(Source data)
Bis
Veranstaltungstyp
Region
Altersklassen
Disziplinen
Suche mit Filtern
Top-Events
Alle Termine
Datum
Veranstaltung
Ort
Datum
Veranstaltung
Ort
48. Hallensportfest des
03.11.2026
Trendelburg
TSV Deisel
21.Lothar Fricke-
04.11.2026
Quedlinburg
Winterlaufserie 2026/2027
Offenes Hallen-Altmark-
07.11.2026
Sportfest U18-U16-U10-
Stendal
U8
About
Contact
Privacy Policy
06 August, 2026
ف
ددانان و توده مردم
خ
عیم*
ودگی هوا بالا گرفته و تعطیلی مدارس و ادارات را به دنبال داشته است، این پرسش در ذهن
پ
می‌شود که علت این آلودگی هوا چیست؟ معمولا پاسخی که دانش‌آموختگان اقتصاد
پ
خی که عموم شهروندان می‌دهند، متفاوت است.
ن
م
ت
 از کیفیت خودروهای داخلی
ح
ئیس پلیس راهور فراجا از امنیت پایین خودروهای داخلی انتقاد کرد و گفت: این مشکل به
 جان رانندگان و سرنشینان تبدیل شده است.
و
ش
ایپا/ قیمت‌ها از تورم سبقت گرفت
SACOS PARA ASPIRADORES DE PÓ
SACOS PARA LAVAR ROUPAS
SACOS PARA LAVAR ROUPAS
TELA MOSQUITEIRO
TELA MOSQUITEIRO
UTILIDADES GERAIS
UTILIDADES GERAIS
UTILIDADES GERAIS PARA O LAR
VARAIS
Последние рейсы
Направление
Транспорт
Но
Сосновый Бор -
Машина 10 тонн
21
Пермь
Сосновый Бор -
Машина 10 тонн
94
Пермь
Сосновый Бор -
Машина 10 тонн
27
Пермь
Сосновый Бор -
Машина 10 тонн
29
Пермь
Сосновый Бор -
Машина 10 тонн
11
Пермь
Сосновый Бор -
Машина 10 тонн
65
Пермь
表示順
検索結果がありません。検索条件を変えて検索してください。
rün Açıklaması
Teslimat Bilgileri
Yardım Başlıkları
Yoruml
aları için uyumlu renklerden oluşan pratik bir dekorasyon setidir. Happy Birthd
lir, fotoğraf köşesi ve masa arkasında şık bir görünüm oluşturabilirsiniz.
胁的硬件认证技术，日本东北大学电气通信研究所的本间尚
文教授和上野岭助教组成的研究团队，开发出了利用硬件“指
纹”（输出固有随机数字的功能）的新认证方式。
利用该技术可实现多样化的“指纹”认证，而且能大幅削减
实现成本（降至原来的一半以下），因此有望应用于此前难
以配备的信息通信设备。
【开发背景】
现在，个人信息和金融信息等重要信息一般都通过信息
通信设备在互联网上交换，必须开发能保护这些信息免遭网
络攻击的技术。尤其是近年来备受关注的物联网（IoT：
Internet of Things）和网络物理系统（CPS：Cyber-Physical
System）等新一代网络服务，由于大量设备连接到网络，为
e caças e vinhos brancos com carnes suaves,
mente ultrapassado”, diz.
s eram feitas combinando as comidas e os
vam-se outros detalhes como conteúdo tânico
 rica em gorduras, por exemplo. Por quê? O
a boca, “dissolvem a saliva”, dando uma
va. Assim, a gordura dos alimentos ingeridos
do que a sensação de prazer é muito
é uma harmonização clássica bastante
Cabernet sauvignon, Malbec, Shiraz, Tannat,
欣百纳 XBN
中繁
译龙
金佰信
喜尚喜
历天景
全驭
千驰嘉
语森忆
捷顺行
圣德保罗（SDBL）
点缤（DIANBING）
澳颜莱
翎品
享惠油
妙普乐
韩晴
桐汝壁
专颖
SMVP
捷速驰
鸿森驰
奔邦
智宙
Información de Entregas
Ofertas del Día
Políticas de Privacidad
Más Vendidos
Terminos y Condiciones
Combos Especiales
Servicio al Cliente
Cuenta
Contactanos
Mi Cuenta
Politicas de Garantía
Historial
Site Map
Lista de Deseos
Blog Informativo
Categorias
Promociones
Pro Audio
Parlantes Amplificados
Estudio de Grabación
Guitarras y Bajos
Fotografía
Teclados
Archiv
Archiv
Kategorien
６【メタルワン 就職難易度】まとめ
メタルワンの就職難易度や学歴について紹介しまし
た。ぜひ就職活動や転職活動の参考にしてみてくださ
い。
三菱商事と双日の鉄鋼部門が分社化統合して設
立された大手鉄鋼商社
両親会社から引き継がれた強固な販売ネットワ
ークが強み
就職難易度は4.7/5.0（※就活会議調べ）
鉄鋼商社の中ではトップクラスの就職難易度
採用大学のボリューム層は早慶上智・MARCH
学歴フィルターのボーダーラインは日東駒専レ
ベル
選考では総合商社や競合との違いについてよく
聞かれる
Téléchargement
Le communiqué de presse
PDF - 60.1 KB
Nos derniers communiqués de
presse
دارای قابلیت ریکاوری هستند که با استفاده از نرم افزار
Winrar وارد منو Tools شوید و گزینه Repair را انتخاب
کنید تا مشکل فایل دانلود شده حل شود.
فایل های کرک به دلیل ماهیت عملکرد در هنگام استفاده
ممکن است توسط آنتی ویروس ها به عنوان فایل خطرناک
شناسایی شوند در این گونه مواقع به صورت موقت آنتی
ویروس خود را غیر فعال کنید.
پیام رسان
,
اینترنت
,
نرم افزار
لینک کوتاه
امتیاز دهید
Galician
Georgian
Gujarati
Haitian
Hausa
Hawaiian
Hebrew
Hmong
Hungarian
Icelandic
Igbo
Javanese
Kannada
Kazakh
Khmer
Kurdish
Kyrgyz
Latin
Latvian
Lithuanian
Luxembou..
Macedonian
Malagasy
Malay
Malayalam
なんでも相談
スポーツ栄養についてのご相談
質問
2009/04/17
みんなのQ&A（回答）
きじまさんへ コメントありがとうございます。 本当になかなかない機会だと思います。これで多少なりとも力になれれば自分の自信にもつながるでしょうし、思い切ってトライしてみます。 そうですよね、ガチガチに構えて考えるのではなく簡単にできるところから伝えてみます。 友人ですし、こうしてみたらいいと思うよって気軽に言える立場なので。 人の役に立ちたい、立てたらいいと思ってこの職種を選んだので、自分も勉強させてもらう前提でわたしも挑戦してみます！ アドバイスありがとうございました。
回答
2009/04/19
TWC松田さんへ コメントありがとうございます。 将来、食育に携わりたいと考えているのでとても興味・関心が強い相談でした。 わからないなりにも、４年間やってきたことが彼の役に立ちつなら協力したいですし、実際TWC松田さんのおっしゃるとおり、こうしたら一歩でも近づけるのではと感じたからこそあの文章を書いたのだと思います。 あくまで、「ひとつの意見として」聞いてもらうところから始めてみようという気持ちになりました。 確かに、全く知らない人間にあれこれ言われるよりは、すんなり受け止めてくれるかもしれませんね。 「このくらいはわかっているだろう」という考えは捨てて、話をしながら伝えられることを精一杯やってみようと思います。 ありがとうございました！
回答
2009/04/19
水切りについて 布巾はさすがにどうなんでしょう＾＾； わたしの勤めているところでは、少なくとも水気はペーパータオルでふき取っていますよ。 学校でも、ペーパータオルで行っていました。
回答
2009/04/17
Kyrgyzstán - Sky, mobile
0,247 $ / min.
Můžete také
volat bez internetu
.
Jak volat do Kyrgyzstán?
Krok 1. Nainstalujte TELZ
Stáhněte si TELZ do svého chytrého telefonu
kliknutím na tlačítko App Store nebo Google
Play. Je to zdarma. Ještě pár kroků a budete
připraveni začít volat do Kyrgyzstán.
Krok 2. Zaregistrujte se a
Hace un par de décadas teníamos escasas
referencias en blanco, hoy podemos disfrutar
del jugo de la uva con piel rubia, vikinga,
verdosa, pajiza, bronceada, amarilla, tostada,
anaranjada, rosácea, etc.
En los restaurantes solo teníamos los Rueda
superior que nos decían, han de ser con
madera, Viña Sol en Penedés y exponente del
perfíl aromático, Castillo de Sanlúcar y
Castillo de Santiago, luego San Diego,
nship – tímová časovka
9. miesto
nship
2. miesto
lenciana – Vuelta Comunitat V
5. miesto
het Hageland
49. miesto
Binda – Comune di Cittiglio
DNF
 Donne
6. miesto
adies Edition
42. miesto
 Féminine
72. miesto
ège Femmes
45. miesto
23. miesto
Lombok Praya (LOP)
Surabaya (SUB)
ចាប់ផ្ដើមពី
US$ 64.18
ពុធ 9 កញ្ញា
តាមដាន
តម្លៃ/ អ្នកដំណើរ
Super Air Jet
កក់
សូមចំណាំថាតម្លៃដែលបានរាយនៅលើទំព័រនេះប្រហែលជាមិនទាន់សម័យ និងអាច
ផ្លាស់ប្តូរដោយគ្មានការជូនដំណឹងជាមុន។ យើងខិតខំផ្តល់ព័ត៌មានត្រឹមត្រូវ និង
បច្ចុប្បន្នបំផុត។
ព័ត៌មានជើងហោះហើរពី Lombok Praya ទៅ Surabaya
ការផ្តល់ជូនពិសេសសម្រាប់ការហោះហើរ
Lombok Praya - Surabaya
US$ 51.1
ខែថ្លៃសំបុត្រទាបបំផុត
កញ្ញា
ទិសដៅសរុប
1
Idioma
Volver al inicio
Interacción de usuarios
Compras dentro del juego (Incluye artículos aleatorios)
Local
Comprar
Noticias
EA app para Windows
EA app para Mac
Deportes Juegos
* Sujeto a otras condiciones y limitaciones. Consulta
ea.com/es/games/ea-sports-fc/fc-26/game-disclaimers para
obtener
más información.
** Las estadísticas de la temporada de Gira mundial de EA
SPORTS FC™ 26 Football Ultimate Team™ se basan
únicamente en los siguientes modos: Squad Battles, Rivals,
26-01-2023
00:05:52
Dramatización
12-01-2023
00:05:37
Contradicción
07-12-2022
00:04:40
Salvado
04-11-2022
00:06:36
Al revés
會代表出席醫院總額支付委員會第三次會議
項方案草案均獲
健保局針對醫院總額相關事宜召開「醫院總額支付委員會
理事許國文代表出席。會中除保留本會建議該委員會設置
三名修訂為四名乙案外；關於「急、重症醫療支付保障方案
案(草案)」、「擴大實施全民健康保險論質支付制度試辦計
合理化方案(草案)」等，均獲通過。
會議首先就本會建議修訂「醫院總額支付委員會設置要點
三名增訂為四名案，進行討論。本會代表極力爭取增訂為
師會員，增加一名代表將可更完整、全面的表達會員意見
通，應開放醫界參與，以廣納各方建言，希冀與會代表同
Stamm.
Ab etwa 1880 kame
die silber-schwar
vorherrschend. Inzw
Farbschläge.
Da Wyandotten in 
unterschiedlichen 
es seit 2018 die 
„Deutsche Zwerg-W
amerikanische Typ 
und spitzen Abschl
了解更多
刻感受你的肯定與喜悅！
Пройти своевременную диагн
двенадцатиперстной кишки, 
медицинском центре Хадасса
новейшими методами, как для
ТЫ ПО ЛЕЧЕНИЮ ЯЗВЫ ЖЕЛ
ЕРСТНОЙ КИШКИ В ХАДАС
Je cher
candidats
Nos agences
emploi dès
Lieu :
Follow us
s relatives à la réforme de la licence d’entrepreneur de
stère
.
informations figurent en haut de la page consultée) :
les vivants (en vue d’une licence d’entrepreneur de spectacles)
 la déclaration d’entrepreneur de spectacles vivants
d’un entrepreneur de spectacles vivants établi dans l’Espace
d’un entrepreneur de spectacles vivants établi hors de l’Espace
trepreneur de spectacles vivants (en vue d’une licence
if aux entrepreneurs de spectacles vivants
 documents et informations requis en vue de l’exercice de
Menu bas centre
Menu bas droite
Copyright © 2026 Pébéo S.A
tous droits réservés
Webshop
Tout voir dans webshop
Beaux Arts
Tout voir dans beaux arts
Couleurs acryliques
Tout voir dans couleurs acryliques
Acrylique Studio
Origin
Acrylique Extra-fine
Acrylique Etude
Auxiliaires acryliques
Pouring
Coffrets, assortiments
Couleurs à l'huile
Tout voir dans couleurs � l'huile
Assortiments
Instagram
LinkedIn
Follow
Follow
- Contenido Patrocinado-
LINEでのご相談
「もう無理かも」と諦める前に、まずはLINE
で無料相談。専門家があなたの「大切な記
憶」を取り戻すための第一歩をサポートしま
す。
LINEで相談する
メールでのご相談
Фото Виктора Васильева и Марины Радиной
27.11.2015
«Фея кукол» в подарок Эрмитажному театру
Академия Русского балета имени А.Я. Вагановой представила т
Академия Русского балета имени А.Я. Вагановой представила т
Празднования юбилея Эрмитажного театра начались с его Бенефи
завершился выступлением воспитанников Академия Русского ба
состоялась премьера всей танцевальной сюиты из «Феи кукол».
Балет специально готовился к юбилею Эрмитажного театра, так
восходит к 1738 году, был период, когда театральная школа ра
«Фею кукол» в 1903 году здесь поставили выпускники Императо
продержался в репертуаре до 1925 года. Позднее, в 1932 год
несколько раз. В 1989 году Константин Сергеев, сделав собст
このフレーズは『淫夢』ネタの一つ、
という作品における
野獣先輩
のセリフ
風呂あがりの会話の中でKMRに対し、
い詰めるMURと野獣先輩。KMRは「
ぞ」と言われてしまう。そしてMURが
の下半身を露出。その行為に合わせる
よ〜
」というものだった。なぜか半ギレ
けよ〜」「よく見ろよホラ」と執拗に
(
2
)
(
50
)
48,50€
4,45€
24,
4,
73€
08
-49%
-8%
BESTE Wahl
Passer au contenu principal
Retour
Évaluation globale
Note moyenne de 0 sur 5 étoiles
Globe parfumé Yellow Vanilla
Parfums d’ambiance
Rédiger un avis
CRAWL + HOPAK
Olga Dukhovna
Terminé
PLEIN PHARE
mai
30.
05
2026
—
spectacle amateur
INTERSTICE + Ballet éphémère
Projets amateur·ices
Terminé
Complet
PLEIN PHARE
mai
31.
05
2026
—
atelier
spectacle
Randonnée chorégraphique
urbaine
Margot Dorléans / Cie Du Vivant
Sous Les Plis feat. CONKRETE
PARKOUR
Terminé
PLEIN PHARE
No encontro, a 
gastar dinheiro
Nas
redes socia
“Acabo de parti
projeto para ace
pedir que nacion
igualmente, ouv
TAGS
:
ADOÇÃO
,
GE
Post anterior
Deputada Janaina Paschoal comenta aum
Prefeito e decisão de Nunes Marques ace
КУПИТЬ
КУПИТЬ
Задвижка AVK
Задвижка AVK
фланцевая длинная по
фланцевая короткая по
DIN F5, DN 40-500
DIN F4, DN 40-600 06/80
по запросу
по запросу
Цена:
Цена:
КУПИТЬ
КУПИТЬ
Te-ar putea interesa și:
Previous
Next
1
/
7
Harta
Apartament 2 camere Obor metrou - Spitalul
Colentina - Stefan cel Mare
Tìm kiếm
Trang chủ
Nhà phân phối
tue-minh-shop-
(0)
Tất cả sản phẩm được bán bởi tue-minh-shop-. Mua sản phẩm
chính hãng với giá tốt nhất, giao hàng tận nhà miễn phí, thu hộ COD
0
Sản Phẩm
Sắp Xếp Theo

(PROMPT) Copy all lines from the data above that contain the word "ویروس".

(OUTPUT FOR THIS EXERCISE)
ممکن است توسط آنتی ویروس ها به عنوان فایل خطرناک
ویروس خود را غیر فعال کنید.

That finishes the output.